“Yo, the dogs are out!”
“Why are you wearing flip flops?” (I wasn’t)
“You can’t wear sandals in months with R in it!”
There’s been a bit of a sandal scandal surrounding my footwear choices. Some people are downright offended at the sight of my toes, although they might just be jealous of the definition of my foot veins (unlike my arms). It really stinks to get off on the wrong foot with so many people.
But I shall never give in. Give me [foot] liberty or give me death! Dashing Galoots wear sandals in October!
How to Wear Sandals in October
It isn’t easy to do. Haters are gonna hate, and your toes will get cold. A couple tips will serve you well:
- Take cold showers to improve your circulation and tolerance
- Wear them with any outfit. Jeans, khaki shorts, slacks, romper – wear ’em.

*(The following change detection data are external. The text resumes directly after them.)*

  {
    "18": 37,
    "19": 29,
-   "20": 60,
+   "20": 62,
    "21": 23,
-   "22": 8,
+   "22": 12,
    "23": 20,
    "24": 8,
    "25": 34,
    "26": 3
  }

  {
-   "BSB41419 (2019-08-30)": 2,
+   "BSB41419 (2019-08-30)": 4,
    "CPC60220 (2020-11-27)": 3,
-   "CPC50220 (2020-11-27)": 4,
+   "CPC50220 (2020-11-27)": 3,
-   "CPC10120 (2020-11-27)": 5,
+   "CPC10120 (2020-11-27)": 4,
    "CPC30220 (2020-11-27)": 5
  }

- Feel free to add socks if you so choose
- If you feel your piggies starting to ice up, get a friend to massage the life back into them. If they refuse, you’ll get frostbite, but it’ll be worth it to expose a fake friend
5 Reasons Why You Should Wear Sandals in October
1. They’re Great for Running in…
…if you do it right. In my Bedrock sandals I can cruise past cross country runners with ease when we run together. Then they pass me back as I wheeze on the wayside, but at least I get temporary glory.
The lack of a cushioned sole is perfect for an uncushioned soul. To avoid injury, I must bound like a gazelle landing on the pads of my feet with prancing pizzazz. It makes sandaled runners look like a graceful screensaver, floating through the suspension of time.

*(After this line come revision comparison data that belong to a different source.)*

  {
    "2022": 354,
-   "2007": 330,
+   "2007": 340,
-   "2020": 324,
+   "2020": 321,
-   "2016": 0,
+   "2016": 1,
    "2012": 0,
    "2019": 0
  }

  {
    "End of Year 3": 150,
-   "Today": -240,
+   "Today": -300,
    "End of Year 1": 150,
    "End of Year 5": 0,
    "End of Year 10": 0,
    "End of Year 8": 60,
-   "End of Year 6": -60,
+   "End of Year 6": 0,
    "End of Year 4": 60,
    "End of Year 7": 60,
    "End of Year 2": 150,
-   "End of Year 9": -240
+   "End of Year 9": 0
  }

This leads to more questioning. “You’re wearing sandals to run?!” Fantastic! Now I don’t need a pre-run snack, since I eat haters for breakfast!
2. Your Foot Sweat Can Dry Out
Shoes and socks make a moist combo. They stifle your foot and activate its sweat glands until your foot becomes the Everglades. That pond ain’t gonna feel good, and your feet are just going to sweat more to try to cool off.

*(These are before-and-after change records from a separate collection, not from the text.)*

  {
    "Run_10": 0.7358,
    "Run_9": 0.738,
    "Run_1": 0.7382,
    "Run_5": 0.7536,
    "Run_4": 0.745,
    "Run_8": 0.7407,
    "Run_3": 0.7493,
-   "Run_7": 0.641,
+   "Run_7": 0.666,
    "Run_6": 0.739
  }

Ever hear the rhyme about your piggy toes? Well, this little piggy went wee wee wee all the way home except he drowned in a sweat swamp first. It was probably more like wee wee wee worble worble blub blub blurp soggy bacon. Don’t be that piggy. Switch to sandals now.
3. It Shows You’re Cool Like That, Bro
Cuz lettin’ your toes hang loose is chill, man. YOU let the dogs out, as you should.
4. You Could Land a Lucrative Foot Modeling Job
“I became a foot model because my feet looked so good in socks and shoes,” said no one ever. If you’ve got ’em, flaunt ’em! Agents are going to walk right past people hiding their toes. It’s the bold free-footers who get the gigs and stay a step ahead.
Forget resumes. Forget LinkedIn. Forget networking. Begin footworking.
Once you get in the industry, the game is afoot. You think that model on the beach is wearing his real feet in the photo? Nah, they had to photoshop some healthy sandal feet onto his legs. That’s where you can make big cash.
Money will flood in; if you’re not sure yet if your feet are beautiful enough, don’t worry. Apparently it’s easy: you just need to bring good news.
5. October Is the Season for Feet
For those of you despairing of becoming a foot model, don’t worry. I have good news for you (and beautiful feet): October is the month for you, too. Most people have to dress up to terrify others on Halloween. You, on the other hand, can just wear sandals!
When kids ask Trick or Treat, it really means Trick or Feet. For you, this means it’s a trick either way. When the children see the woes of your toes, they will retreat from the treats. Either your candy budget can shrink or your stomach can grow!